In their ten prolific years in the studio, Roxy Music released eight albums of admirable range and influence. With Bryan Ferry’s seductive croon and colourful vibrancy as the only sonic constants, the band moved through several chapters of metamorphosis, beginning with the oblique triumph of the Brian Eno years and ending in the early 1980s with the New Wave masterpiece Avalon.
On 2 July 1973, following the release of Roxy Music’s second studio album, For Your Pleasure, Eno left the band. A media furore may have exaggerated the dissonance between the synthesizer pioneer and his bandmates, but it was clear that a real rift had developed between Eno and Ferry.
“It’s very difficult to know how honest I should be about the reasons for my departure from Roxy,” Eno told Melody Maker at the time. “The problem is that when it’s printed, it all seems so much more meaningful and serious if you don’t have that chuckle at the back of your throat. At first I wanted to call a press conference to state my case, but it’s all so pointless”.
“Another reason for my reticence,” Eno added, “is that I don’t want to damage Roxy for the sake of the other people in it. I mean, I really like the other members, and I really like Bryan [Ferry], in a funny way”.
Eno continued as a solo artist, eventually becoming a master producer and ambient innovator. Meanwhile, Roxy Music regrouped with Eddie Jobson as Eno’s replacement on keyboards, and managed to get a third album, Stranded, out in November ’73.
The album teems with the extravagant elegance demanded by the contemporary glam era, with popular outings such as ‘Street Life’ and ‘Amazona’, but the real attraction of this record lies in its low-tempo piano ballads, including ‘Just Like You’, ‘Psalm’ and the perfect hybrid, ‘Mother of Pearl’.
The album’s finest moment, however, is the gloriously mournful ‘A Song For Europe’. Like a staunch Remain campaigner lamenting the Brexit vote, or indeed Ferry lamenting the recent departure of Eno, the song draws a tense, rippling piano composition to a climax, accentuated by Andy Mackay’s saxophone virtuosity.
With an oppressive driving rain, the piano sets a bleak yet romantic Parisian scene before Ferry even sings the first line: “Here as I sit/At this empty cafe/Thinking of you”. As Ferry continues his stream of consciousness, we learn that he is indeed in Paris “by the Seine” in the shadow of Notre Dame.
At the climax of the song, Ferry begins to belt out French and Latin verses, including the Latin lines translated into English as: “There are only pains in the day/There is no rest/We only commit to the truth”. The emotionally tidal love song ends with a chorus of “Jamais”, French for “Never”.

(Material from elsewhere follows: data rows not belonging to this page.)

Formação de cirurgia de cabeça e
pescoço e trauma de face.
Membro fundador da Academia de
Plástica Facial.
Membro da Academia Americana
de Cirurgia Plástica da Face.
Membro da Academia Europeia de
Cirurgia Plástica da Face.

A Song For Europe’ takes its name from the former British Eurovision Song Contest qualifier of the same name, but its narrative departs from that association. A romantic love song, Ferry drew on Parisian clichés in an obscure parody of the annual international music competition.
“It’s a pun, of course, on the Eurovision Song Contest, one of the more bizarre events in the calendar,” Ferry explained of the title in a 1973 interview with Melody Maker. “It sounded very European to me, so I thought I’d use Latin and French and do it as ‘A Song For Europe’.
Although Ferry had previously preferred to work on his songs alone, Stranded was a notable break with tradition, with guitarist Phil Manzanera receiving co-writing credits on ‘Amazona’ and MacKay on ‘A Song For Europe’.
“I think the first time we all wrote together was on Stranded, by which time they’d started presenting me with stuff. So, you know, I felt obliged, even though I wasn’t short of material, to incorporate some of their music into the songs,” Ferry recalled in an interview with Backpages in 2001. “It worked very well with Andy because he had more musical training than anybody, including me.
Ferry went on to reveal how MacKay was essential to Roxy Music’s more European influences. “So he would produce changes where the chords were a bit more unusual and developed. And that produced good things like ‘A Song for Europe’ and later ‘Love Is the Drug’. Andy had this European musical background, whereas my background was much more American: Black singers and blues and various other forms of 20th century music. It was actually a good combination.